As a follow-up to yesterday's post, from The Shovel
We are certainly no fans of Donald Trump--let’s make that clear from the outset. But yesterday’s raid by the FBI on the home of a former president sets a dangerous precedent.
A precedent which now means that anyone who evades taxes, attempts to undermine an election, sexually assaults women, manipulates the value of their assets, uses state resources to enrich themselves or aids and abets the overthrow of a democratically elected government will be subject to investigation. Is that the world we want to live in? Where anyone accused of insurrection can be subject to questioning from law enforcement officers?
It’s a slippery slope. Before we know it, regular citizens accused of defrauding the government, concealing evidence, manipulating financial documents, tampering with witnesses or perverting the course of justice will also be held to account. Or to put it another way, if we simply shrug our shoulders and fail to question the actions of the FBI, soon any old Joe Citizen who is suspected of ripping classified government documents into small pieces and flushing them down the toilet will be obliged to answer to law enforcement, as well as their plumber. Read more.
As Michelle Goldberg points out today in a post entitled "The Absurd Argument Against Making Trump Obey the Law", in addition to the predictable nonsense from the Rubios and McCarthys, moderate Nervous Nellies like Tim Alberta, Andrew Yang, and Damon Linker--she doesn't mention David Brooks--are wringing their hands about the implications. She goes on to point out the obvious:
What has strengthened Trump has not been prosecution but impunity, an impunity that some of those who stormed the Capitol thought, erroneously, applied to them as well. Trump’s mystique is built on his defiance of rules that bind everyone else. He is reportedly motivated to run for president again in part because the office will protect him from prosecution. If we don’t want the presidency to license crime sprees, we should allow presidents to be indicted, not accept some dubious norm that ex-presidents shouldn’t be.

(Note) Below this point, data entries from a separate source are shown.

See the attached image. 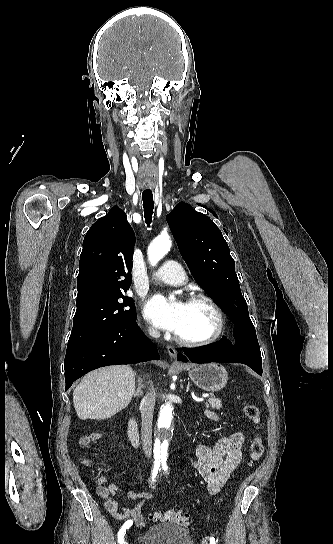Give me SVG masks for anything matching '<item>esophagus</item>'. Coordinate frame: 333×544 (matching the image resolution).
<instances>
[{
    "mask_svg": "<svg viewBox=\"0 0 333 544\" xmlns=\"http://www.w3.org/2000/svg\"><path fill=\"white\" fill-rule=\"evenodd\" d=\"M167 352H168V354H169V356H170L171 358H174V359H175V358L177 357V351L175 350L174 347H172V346H167Z\"/></svg>",
    "mask_w": 333,
    "mask_h": 544,
    "instance_id": "obj_1",
    "label": "esophagus"
}]
</instances>
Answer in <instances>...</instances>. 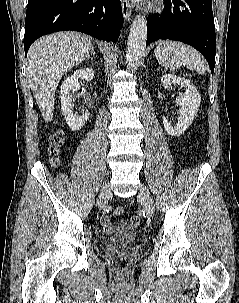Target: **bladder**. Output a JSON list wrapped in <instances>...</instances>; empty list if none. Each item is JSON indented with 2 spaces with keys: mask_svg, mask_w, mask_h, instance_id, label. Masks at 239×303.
<instances>
[{
  "mask_svg": "<svg viewBox=\"0 0 239 303\" xmlns=\"http://www.w3.org/2000/svg\"><path fill=\"white\" fill-rule=\"evenodd\" d=\"M118 239L127 243H132L137 239V234L136 233L122 234L118 237Z\"/></svg>",
  "mask_w": 239,
  "mask_h": 303,
  "instance_id": "obj_1",
  "label": "bladder"
}]
</instances>
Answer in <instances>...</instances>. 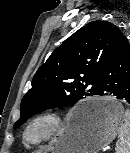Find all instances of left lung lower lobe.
<instances>
[{
	"label": "left lung lower lobe",
	"instance_id": "0a47b994",
	"mask_svg": "<svg viewBox=\"0 0 130 153\" xmlns=\"http://www.w3.org/2000/svg\"><path fill=\"white\" fill-rule=\"evenodd\" d=\"M98 95H114L130 104V44L122 35L100 75ZM95 114L92 108L80 109L76 118L85 120Z\"/></svg>",
	"mask_w": 130,
	"mask_h": 153
}]
</instances>
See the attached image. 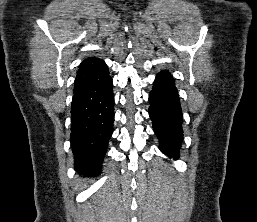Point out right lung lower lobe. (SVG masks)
<instances>
[{"label":"right lung lower lobe","instance_id":"98d812e1","mask_svg":"<svg viewBox=\"0 0 257 222\" xmlns=\"http://www.w3.org/2000/svg\"><path fill=\"white\" fill-rule=\"evenodd\" d=\"M109 73L96 83L74 91L71 107V147L75 170L83 176L101 172L113 133L114 94Z\"/></svg>","mask_w":257,"mask_h":222}]
</instances>
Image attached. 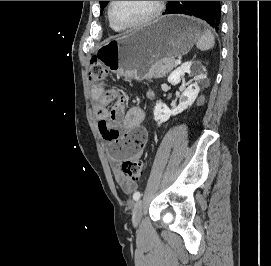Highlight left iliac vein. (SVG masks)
Wrapping results in <instances>:
<instances>
[{"label":"left iliac vein","instance_id":"4c4485c4","mask_svg":"<svg viewBox=\"0 0 271 266\" xmlns=\"http://www.w3.org/2000/svg\"><path fill=\"white\" fill-rule=\"evenodd\" d=\"M143 214V202L142 200H138L132 211V223L134 227H137L140 224L141 217Z\"/></svg>","mask_w":271,"mask_h":266}]
</instances>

This is what moderates don't seem to get: All they have is the law to fight against forces in American society that have no respect for it. If they refuse to use it, they are unilaterally disarming in a way that they will inevitably lead to the loss of the rule of law. We
Use it or lose it. We cannot be held in thrall by the threats of right-wing extremists. Fonts of conventional wisdom like Brooks--who, btw presciently thought the J6 Committee hearings would be a waste of time--should be doing everything they can to make the case to their still reasonable conservative friends that they must support the rule of law or all is lost. People in the mushy middle must come to understand that we're in a cold civil war that is becoming increasingly hot. There's no avoiding that; there's only containing it. Appeasing Right Wing paranoia hoping to avert backlash is the path to insuring the triumph of lawlessness. It must be confronted head on by using the full extent of the powers the law affords.
Again, Goldberg--
Trump shouldn’t be prosecuted because of politics, but he also shouldn’t be spared because of them. The only relevant question is whether he committed a crime, not what crimes his devotees might commit if he’s held to account.